Records from a data source

==*==

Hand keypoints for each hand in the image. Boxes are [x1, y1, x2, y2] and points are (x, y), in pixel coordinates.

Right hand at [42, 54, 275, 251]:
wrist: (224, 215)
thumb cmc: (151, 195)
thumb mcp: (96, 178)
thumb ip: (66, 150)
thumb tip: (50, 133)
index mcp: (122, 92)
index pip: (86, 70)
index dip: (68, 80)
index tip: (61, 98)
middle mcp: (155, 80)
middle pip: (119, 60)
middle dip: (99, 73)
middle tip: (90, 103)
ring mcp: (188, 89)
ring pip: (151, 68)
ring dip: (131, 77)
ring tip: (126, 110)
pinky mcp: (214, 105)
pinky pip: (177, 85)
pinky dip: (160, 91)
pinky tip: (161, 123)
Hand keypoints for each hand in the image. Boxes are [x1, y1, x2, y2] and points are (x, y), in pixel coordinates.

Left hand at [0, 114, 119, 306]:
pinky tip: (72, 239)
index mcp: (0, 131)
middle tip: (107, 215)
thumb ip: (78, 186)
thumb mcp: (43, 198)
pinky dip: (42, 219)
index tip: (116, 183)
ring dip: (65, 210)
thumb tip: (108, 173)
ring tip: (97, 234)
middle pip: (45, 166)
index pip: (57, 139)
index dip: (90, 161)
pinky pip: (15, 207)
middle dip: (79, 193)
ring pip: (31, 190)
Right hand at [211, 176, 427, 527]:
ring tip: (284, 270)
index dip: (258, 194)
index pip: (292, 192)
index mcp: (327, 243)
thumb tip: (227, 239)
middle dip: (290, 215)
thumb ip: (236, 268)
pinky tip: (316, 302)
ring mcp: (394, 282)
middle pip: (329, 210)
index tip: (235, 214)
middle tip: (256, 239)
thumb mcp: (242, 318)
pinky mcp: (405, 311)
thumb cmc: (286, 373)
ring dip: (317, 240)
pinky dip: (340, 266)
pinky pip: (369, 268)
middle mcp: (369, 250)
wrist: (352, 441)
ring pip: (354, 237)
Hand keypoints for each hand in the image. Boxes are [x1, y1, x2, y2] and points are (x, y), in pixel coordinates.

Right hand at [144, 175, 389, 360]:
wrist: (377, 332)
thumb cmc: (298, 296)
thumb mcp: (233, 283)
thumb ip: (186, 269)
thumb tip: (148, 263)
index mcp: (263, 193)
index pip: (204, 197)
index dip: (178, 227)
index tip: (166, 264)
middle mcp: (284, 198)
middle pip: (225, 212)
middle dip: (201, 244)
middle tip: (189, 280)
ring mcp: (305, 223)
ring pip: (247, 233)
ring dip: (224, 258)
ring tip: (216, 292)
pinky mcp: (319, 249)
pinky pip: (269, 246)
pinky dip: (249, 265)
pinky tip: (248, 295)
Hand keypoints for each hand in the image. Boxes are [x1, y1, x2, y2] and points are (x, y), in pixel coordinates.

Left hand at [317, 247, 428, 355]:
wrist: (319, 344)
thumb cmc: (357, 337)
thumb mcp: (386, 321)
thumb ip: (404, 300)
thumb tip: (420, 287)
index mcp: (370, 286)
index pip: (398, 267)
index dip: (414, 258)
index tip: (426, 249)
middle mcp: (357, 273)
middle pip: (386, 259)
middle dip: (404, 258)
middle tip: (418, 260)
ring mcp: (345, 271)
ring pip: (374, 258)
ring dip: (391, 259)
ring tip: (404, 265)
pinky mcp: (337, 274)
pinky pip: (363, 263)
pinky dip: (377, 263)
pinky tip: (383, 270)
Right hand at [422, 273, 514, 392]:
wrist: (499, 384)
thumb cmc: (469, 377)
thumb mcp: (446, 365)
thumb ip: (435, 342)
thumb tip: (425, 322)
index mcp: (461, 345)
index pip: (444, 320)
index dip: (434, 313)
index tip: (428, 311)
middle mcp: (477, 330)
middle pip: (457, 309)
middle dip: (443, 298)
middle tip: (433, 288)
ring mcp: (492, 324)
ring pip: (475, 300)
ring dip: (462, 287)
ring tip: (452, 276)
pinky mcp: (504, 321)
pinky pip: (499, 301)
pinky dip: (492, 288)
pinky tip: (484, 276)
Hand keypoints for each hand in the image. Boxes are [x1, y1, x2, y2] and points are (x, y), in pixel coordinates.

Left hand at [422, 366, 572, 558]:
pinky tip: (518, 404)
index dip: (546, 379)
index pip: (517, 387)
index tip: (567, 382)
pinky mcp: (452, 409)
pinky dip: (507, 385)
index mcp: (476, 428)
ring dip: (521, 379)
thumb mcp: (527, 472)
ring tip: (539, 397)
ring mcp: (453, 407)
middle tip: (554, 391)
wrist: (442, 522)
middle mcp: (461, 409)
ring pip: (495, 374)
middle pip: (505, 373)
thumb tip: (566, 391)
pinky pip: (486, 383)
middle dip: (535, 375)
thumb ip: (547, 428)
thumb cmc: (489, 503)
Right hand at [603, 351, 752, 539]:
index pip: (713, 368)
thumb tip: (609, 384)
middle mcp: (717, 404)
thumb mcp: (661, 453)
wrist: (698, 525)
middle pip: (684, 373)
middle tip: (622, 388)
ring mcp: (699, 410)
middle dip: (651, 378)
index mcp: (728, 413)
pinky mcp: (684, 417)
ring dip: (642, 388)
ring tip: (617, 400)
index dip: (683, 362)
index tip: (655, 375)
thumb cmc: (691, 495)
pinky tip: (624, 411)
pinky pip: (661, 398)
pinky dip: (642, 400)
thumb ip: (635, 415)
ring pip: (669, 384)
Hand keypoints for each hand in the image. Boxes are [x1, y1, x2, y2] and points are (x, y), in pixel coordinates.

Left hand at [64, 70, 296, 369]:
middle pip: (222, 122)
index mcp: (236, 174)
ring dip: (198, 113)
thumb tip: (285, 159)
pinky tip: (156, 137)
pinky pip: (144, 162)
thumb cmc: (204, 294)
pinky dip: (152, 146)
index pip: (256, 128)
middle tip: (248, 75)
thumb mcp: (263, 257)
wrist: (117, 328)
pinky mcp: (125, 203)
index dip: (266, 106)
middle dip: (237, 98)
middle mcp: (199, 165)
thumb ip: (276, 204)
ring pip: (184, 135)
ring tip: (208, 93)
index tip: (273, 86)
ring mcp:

==*==

> _HOW TO COMPLETE THIS TASK_: Reproduce exactly the stretch of lines that starts at the one containing "index pip: (256, 128)" and ends with the final line of the data, including both ends and nothing more.

> _WRITTEN ANSWER_:
index pip: (256, 128)
middle tip: (248, 75)
thumb mcp: (263, 257)
wrist: (117, 328)
pinky mcp: (125, 203)
index dip: (266, 106)
middle dip: (237, 98)
middle mcp: (199, 165)
thumb ip: (276, 204)
ring pip: (184, 135)
ring tip: (208, 93)
index tip: (273, 86)
ring mcp:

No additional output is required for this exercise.